- WHAT IS REQUIRED
Rewrite the records below with "Page size" changed to "Image dimensions" and everything else left as it is. Omit the pictures from your answer.

- EXTRACTED MATERIAL

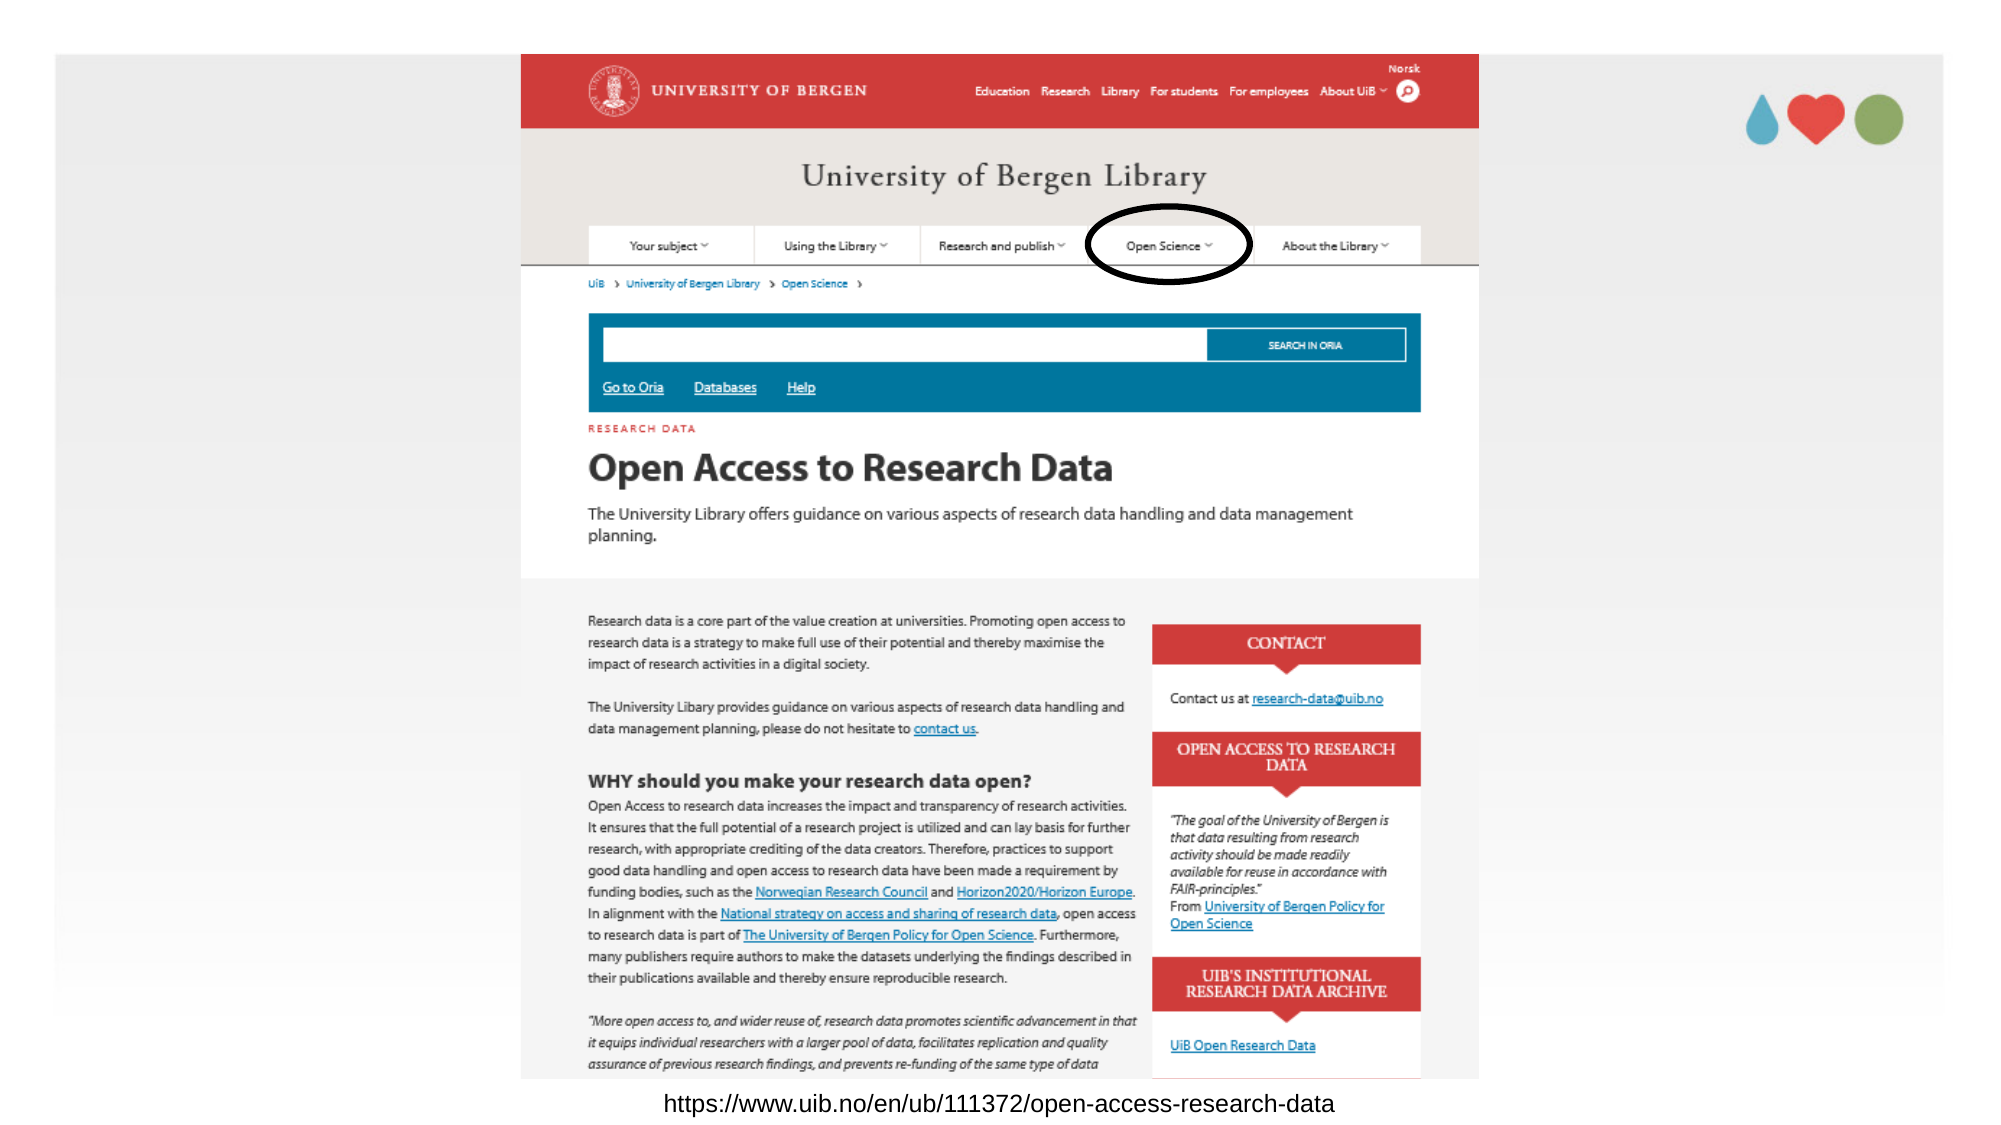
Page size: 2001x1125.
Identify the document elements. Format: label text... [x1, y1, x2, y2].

picture [520, 54, 1479, 1079]
text_box https://www.uib.no/en/ub/111372/open-access-research-data [499, 1080, 1502, 1125]
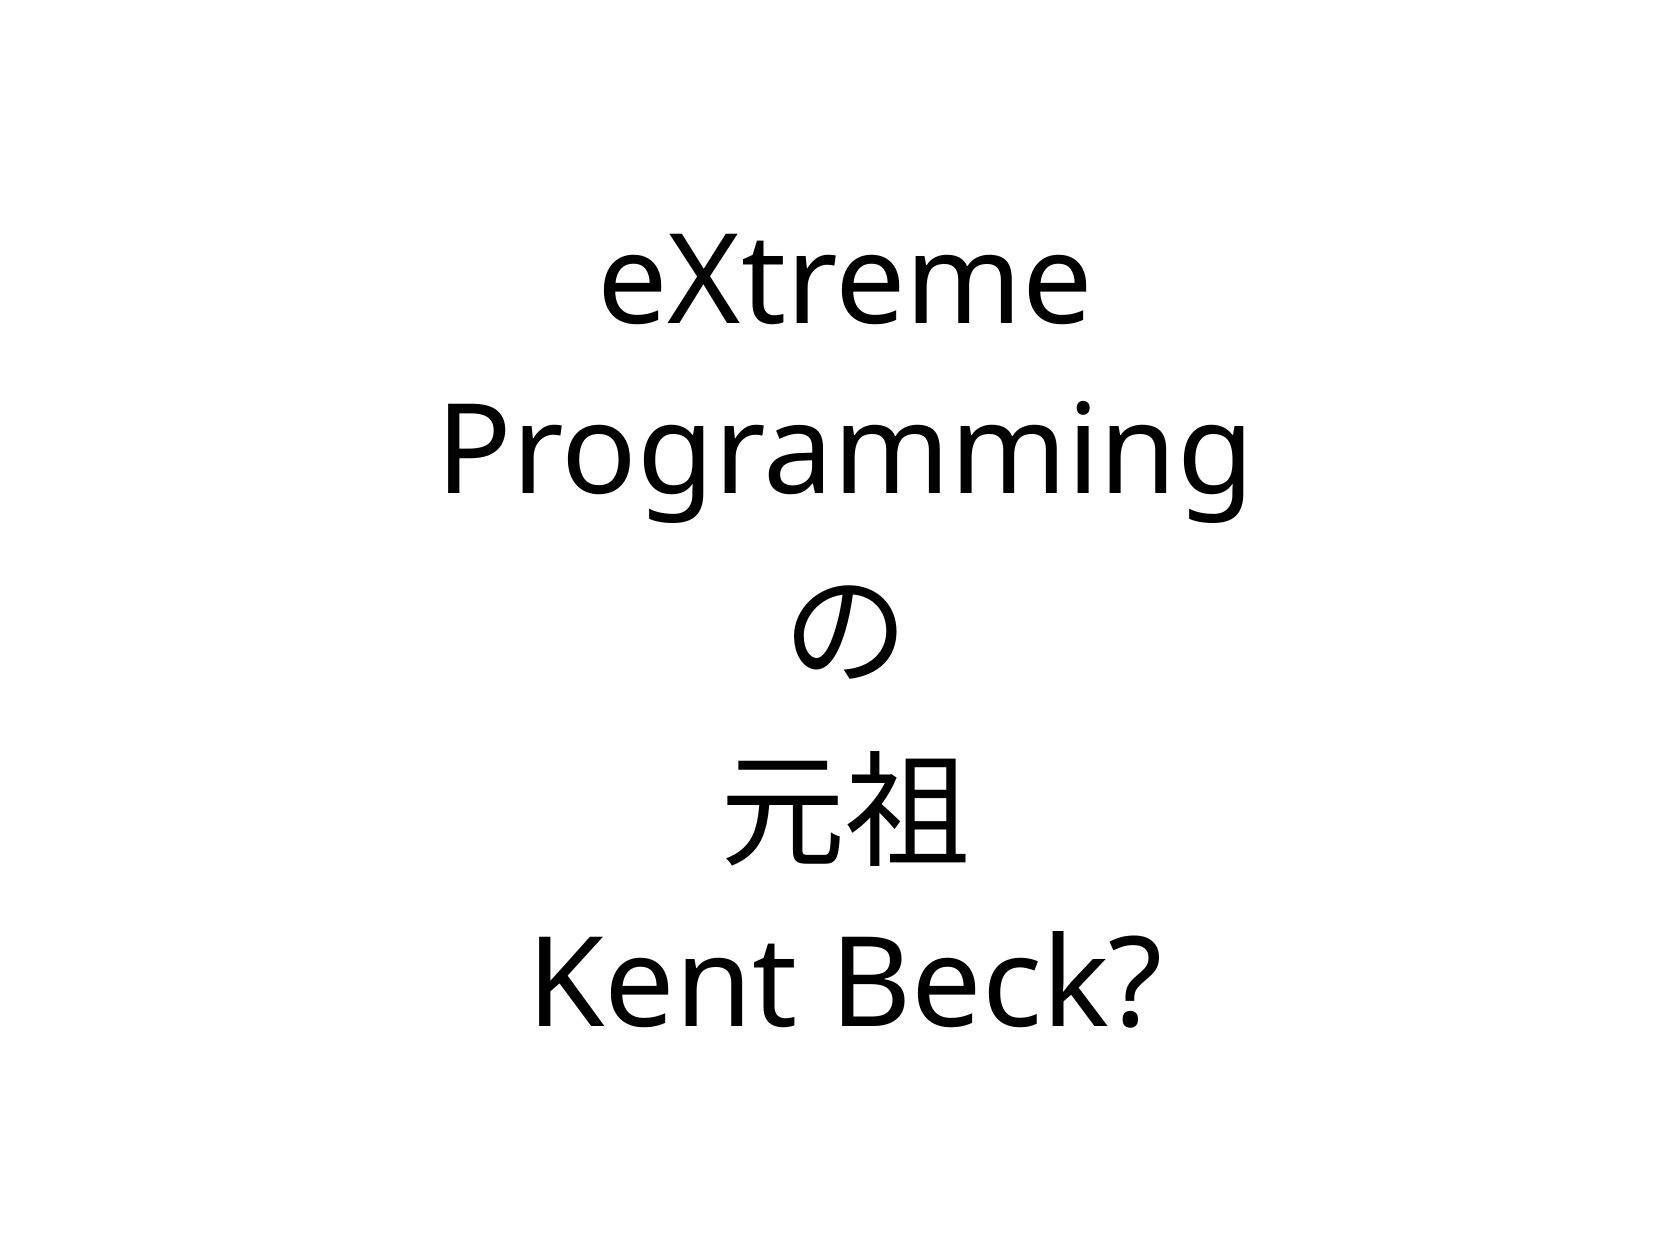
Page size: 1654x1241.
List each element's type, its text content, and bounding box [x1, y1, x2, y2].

list eXtreme Programming の 元祖 Kent Beck? [82, 59, 1538, 1193]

- SOLUTION TO THE PROBLEM
Image dimensions: 2001x1125.
Identify the document elements. Format: label text... [x1, y1, x2, y2].

picture [520, 54, 1479, 1079]
text_box https://www.uib.no/en/ub/111372/open-access-research-data [499, 1080, 1502, 1125]
Image dimensions: 1654x1241.
List each element's type, its text content, and bounding box [x1, y1, x2, y2].

list eXtreme Programming の 元祖 Kent Beck? [82, 59, 1538, 1193]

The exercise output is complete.